EXTRAIT:
□ □ □

Pour AMLO et son parti, ce bouleversement représente un effort pour démocratiser la justice dans un pays où l’élite politique et économique semble avoir une mainmise sur le système judiciaire. Toutefois, les détracteurs de cette réforme y voient une tentative de politisation du système judiciaire, qui devrait en principe rester impartial. Cet article se propose d’expliquer les modifications apportées par cette réforme et d’analyser les raisons de la vive controverse qu’elle suscite. 

 

Les détails de la réforme 

 Il est important de préciser que cette réforme judiciaire concerne exclusivement le système judiciaire fédéral, qui englobe environ 20 % des affaires judiciaires du pays, le reste étant géré par les juridictions locales. Le changement majeur introduit par cette réforme est le passage d’une désignation des juges par le pouvoir exécutif et législatif à une élection par le vote populaire. Actuellement, pour la Cour suprême par exemple, le président du Mexique nomme les ministres , et ces nominations sont ensuite soumises à l’approbation du Congrès. Une fois en place, les ministres de la Cour élisent eux-mêmes les juges de la cour suprême.

□ □ □

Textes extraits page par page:

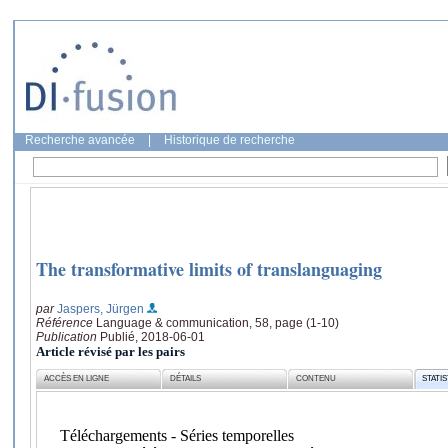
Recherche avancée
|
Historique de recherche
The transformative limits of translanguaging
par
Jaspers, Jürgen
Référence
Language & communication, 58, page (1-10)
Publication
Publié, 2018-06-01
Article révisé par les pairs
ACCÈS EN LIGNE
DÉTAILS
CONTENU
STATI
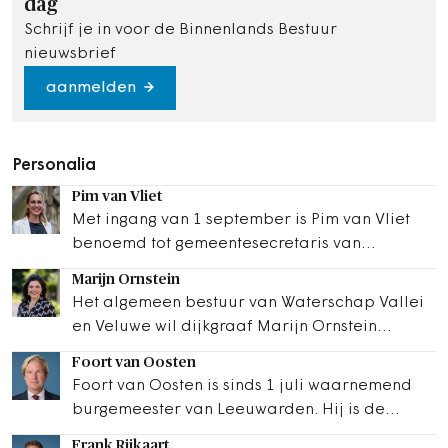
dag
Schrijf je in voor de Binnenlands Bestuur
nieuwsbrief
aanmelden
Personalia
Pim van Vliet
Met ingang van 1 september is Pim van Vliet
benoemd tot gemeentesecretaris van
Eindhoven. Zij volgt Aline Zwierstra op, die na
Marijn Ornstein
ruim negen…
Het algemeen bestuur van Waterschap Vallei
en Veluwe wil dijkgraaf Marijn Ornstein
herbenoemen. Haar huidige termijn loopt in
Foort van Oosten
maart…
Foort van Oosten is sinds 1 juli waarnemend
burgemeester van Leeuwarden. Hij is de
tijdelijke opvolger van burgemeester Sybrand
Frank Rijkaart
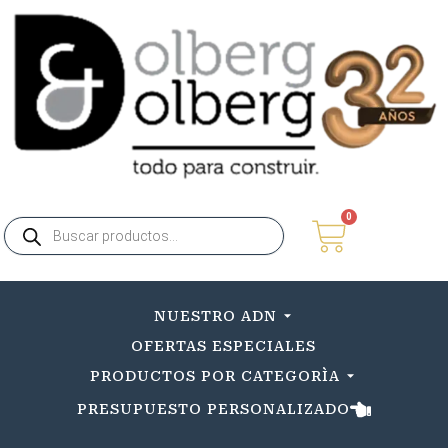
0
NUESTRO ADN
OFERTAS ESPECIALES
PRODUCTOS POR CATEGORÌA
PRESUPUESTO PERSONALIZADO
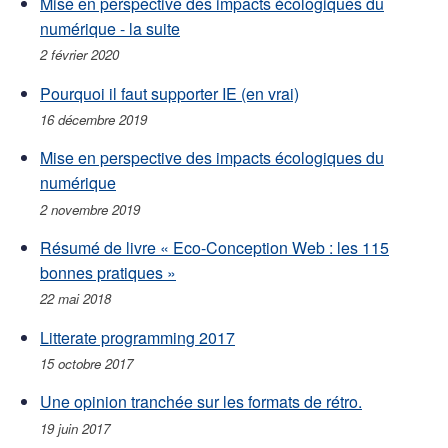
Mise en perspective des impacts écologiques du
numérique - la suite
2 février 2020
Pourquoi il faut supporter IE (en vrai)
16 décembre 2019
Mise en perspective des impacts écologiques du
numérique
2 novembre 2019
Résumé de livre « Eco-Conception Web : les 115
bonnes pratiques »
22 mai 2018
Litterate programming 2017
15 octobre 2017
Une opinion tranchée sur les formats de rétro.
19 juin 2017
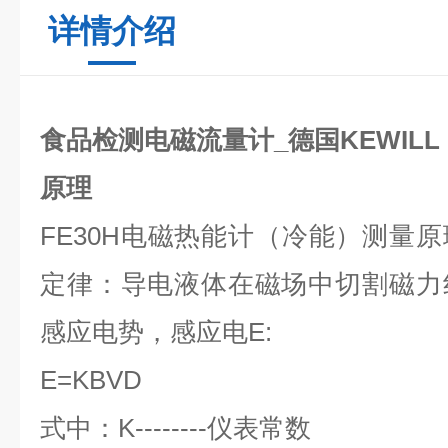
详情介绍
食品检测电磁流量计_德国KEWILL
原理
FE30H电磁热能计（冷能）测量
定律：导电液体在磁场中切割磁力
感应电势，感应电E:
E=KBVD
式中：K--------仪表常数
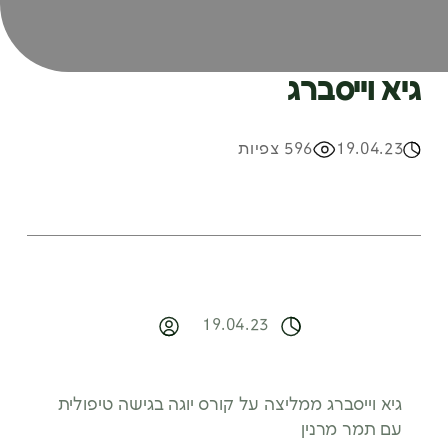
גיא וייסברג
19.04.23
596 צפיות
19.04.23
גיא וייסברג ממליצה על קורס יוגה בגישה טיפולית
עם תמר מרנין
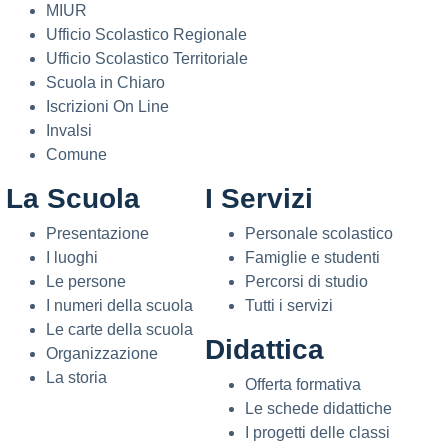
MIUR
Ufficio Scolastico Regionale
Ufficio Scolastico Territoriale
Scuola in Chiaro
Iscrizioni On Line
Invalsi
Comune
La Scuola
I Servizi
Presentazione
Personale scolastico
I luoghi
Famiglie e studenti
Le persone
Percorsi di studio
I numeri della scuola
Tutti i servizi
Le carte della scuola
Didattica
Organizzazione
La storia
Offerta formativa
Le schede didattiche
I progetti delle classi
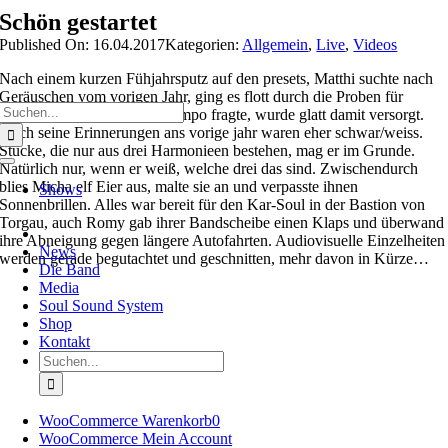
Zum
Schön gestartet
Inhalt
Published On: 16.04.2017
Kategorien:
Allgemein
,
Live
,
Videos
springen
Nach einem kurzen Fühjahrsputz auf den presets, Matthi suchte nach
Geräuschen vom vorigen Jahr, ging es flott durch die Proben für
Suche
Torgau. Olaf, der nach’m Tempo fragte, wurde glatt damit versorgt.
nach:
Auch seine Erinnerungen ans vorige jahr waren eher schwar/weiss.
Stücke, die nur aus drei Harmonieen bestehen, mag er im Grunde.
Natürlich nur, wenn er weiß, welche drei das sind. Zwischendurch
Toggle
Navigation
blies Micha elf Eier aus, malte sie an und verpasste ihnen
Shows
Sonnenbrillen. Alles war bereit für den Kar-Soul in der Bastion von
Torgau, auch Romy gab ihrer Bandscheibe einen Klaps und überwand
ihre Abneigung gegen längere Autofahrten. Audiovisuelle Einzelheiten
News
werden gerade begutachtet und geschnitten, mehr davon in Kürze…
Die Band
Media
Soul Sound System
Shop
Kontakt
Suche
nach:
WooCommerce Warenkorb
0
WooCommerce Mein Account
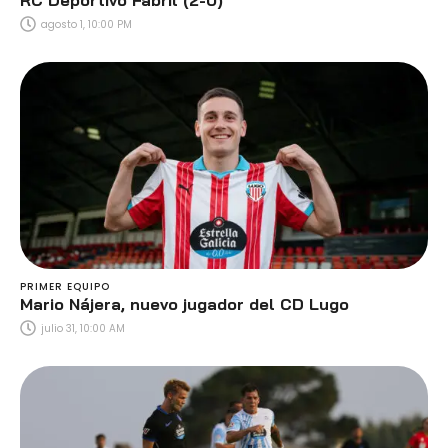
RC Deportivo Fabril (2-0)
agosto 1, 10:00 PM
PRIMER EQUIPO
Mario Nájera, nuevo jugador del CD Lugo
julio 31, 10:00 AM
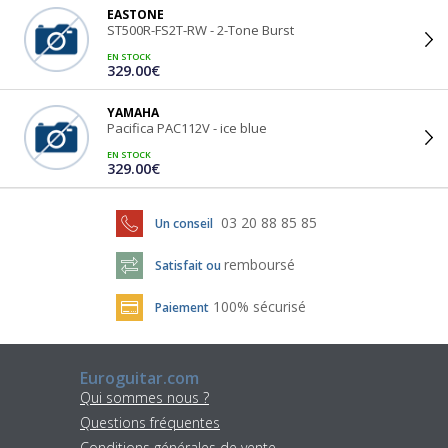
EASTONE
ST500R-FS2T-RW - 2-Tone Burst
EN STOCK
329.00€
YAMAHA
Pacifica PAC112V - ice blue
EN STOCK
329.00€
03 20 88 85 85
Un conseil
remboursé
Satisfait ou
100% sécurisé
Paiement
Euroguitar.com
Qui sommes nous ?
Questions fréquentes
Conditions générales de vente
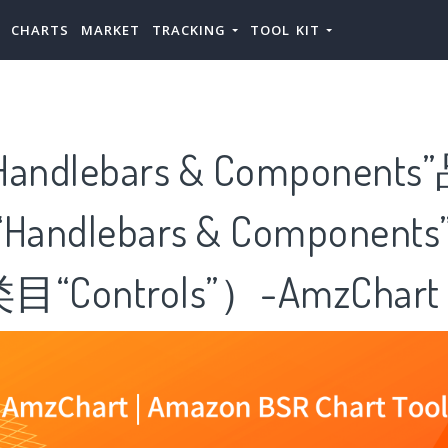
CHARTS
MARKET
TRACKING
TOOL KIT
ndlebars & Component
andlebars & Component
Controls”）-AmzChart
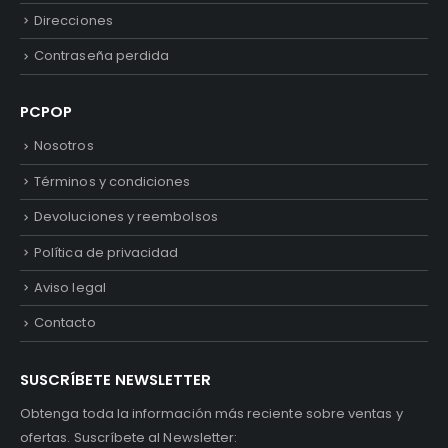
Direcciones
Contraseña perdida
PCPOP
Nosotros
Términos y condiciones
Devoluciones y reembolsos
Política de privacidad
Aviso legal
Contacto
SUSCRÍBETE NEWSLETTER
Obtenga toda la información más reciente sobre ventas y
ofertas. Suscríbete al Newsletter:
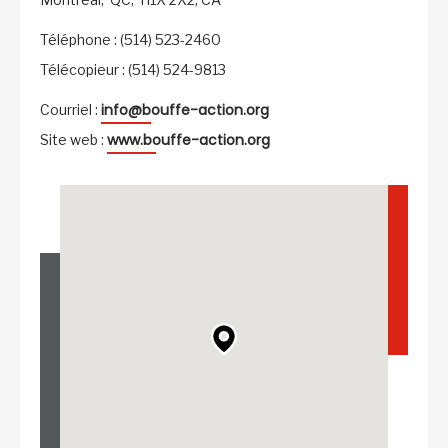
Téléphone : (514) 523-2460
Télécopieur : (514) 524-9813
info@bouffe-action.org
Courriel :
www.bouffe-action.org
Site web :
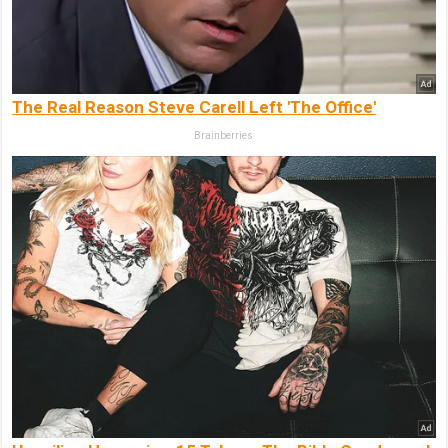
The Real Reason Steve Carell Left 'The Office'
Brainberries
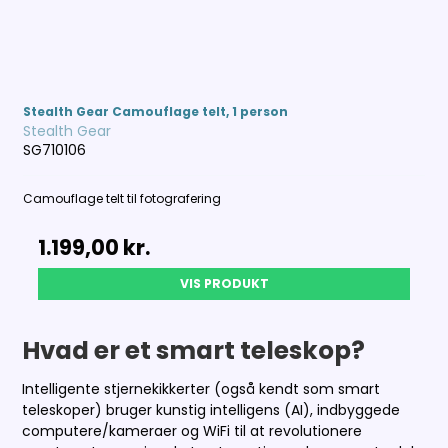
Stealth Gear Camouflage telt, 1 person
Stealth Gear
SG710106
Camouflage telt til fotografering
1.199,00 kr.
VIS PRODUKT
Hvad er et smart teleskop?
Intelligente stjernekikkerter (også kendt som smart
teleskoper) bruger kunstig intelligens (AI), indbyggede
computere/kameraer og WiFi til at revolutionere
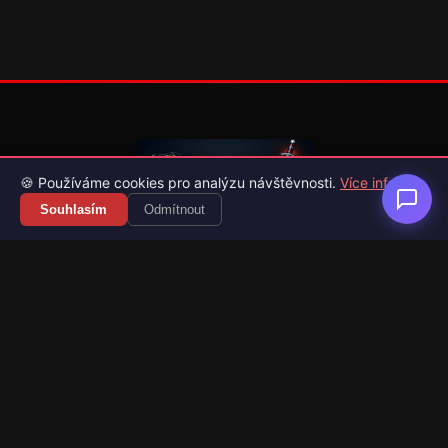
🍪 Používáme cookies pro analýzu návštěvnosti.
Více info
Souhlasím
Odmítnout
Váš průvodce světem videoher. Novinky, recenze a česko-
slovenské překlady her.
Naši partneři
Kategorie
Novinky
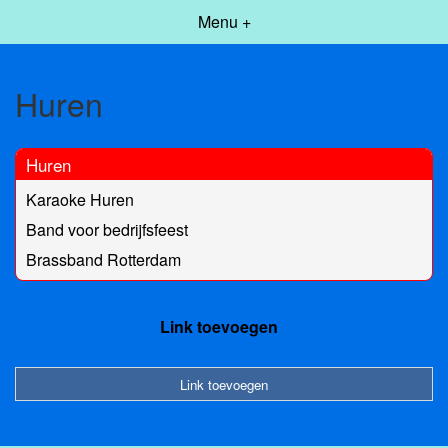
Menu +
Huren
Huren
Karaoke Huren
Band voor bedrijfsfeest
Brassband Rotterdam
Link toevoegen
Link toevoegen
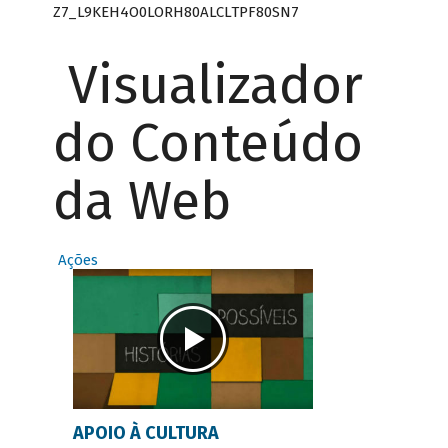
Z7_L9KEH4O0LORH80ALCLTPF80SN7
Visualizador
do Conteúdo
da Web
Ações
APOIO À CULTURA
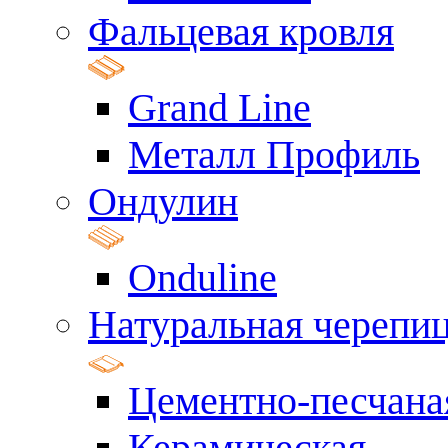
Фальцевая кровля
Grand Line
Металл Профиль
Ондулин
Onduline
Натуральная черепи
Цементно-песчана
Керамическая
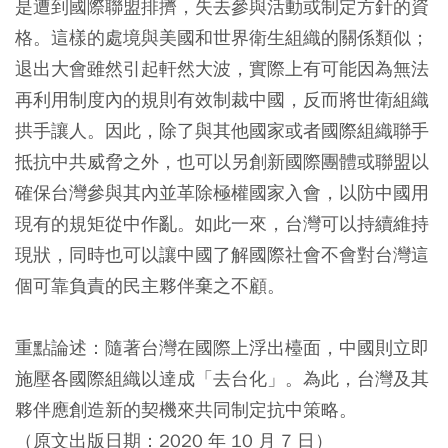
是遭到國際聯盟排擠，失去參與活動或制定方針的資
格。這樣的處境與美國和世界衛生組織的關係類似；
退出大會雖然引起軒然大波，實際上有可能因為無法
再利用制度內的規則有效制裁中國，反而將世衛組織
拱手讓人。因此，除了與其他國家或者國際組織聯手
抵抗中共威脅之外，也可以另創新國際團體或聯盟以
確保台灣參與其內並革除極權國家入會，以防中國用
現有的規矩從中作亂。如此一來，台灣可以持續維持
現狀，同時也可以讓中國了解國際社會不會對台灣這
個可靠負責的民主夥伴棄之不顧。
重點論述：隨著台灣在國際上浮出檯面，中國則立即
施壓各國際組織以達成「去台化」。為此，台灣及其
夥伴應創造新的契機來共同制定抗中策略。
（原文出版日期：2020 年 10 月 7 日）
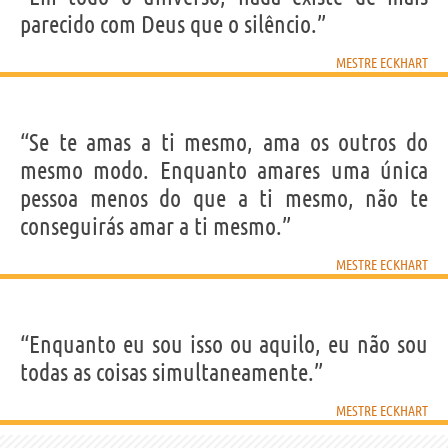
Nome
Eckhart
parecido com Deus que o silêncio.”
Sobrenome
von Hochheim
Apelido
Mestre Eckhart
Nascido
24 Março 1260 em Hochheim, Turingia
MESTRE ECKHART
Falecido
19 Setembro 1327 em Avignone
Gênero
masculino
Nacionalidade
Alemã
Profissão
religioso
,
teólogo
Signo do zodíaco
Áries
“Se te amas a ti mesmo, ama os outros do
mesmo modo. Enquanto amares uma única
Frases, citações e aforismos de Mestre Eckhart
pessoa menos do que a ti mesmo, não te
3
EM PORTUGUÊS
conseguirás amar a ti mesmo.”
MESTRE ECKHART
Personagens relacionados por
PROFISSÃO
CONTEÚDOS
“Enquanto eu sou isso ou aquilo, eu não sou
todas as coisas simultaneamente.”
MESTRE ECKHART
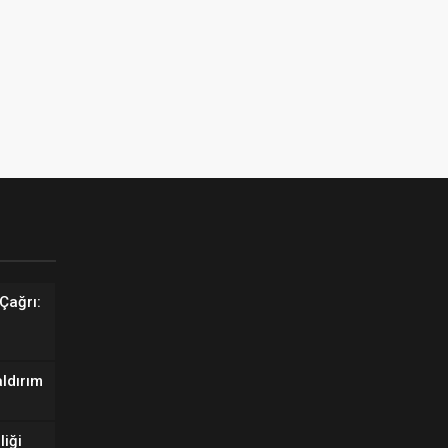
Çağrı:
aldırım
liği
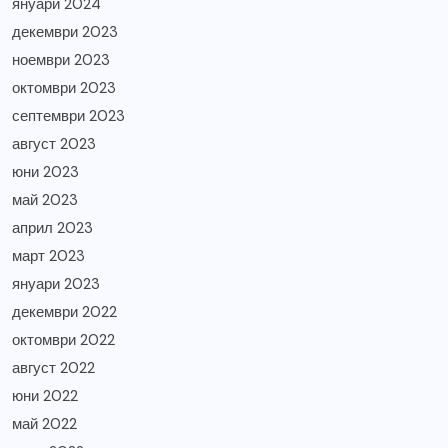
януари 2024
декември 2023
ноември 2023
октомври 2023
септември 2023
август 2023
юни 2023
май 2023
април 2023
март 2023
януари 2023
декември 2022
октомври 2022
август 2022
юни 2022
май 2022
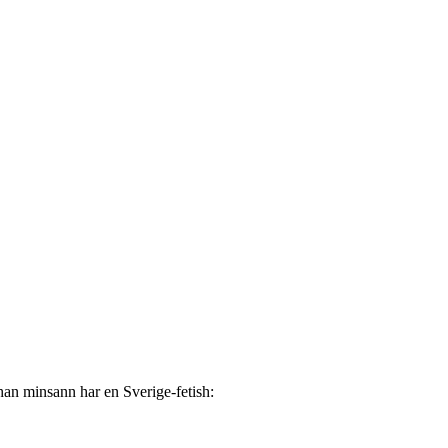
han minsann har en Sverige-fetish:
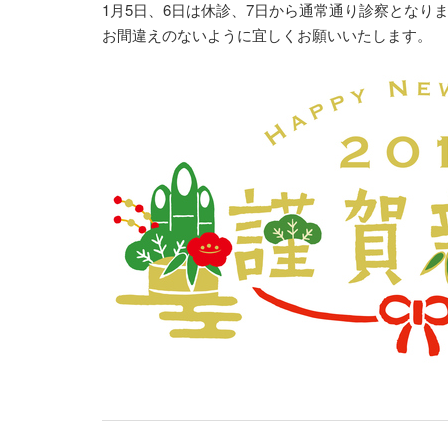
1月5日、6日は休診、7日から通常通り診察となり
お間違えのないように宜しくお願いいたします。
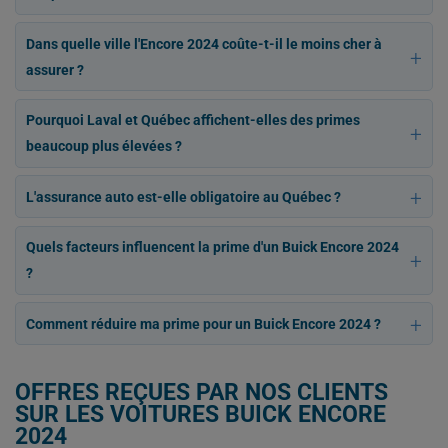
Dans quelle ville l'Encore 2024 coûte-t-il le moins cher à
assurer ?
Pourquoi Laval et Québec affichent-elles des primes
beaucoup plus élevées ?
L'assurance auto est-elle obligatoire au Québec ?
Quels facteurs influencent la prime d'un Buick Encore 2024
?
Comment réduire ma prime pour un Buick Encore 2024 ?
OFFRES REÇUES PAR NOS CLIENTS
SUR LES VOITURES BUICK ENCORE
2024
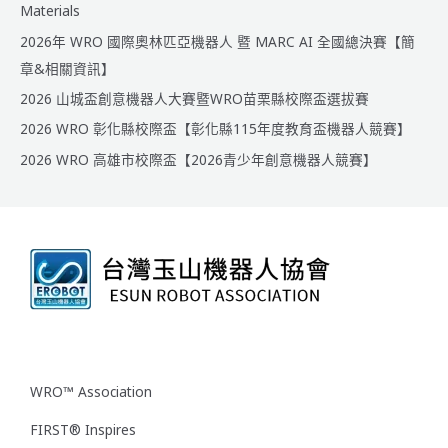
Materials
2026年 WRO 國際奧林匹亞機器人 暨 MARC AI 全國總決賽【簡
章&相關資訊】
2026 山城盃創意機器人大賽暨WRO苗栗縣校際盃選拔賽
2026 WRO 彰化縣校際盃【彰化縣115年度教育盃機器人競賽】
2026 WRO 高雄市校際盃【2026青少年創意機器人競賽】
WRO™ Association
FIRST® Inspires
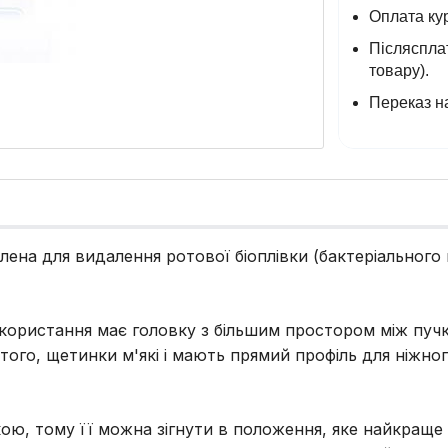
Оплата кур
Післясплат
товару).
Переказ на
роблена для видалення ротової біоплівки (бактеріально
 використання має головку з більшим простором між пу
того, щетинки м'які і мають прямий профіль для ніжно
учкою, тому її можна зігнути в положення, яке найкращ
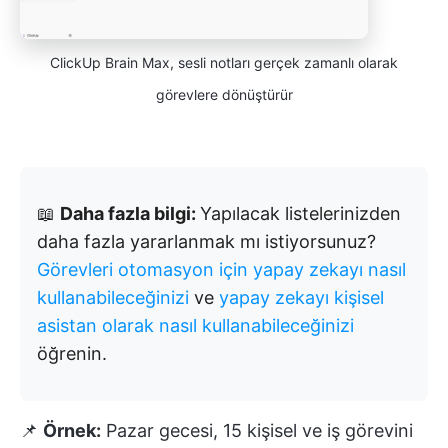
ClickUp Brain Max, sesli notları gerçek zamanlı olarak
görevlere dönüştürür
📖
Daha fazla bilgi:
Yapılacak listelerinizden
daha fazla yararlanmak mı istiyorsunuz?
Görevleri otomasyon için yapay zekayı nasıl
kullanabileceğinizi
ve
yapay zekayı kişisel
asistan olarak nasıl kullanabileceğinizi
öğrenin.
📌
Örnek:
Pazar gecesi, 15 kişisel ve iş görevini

□ □ □

CONSIGNE: Reprenez, s'il vous plaît, l'extrait sur la réforme judiciaire au Mexique juste après sa dernière phrase et poursuivez-en la rédaction.

RÉPONSE:
Avec la réforme, ce système va changer radicalement. Désormais, le pouvoir judiciaire, le pouvoir législatif et le pouvoir exécutif proposeront chacun des candidats, et ce sera aux citoyens mexicains de choisir leurs juges par le biais d’un vote. Cette mesure est présentée comme un pas vers la transparence et l’inclusion des citoyens dans le processus de décision judiciaire. 

En outre, les conditions pour devenir juge ou magistrat seront modifiées. Traditionnellement, les candidats devaient passer plusieurs étapes rigoureuses : un examen d’entrée, une formation spécialisée et enfin une évaluation finale. Sous la nouvelle réforme, ces étapes seront supprimées. Désormais, les candidats devront simplement être titulaires d’un diplôme en droit et justifier d’une expérience significative dans le domaine juridique. Leur candidature sera ensuite soumise au jugement populaire lors des élections. 

Un autre changement notoire concerne les privilèges des juges de la Cour suprême. Actuellement, ces juges bénéficient d’une pension à vie après leur service. La réforme propose de supprimer cette pension et introduit également une disposition stipulant qu’aucun fonctionnaire ne pourra recevoir un salaire supérieur à celui du président du Mexique.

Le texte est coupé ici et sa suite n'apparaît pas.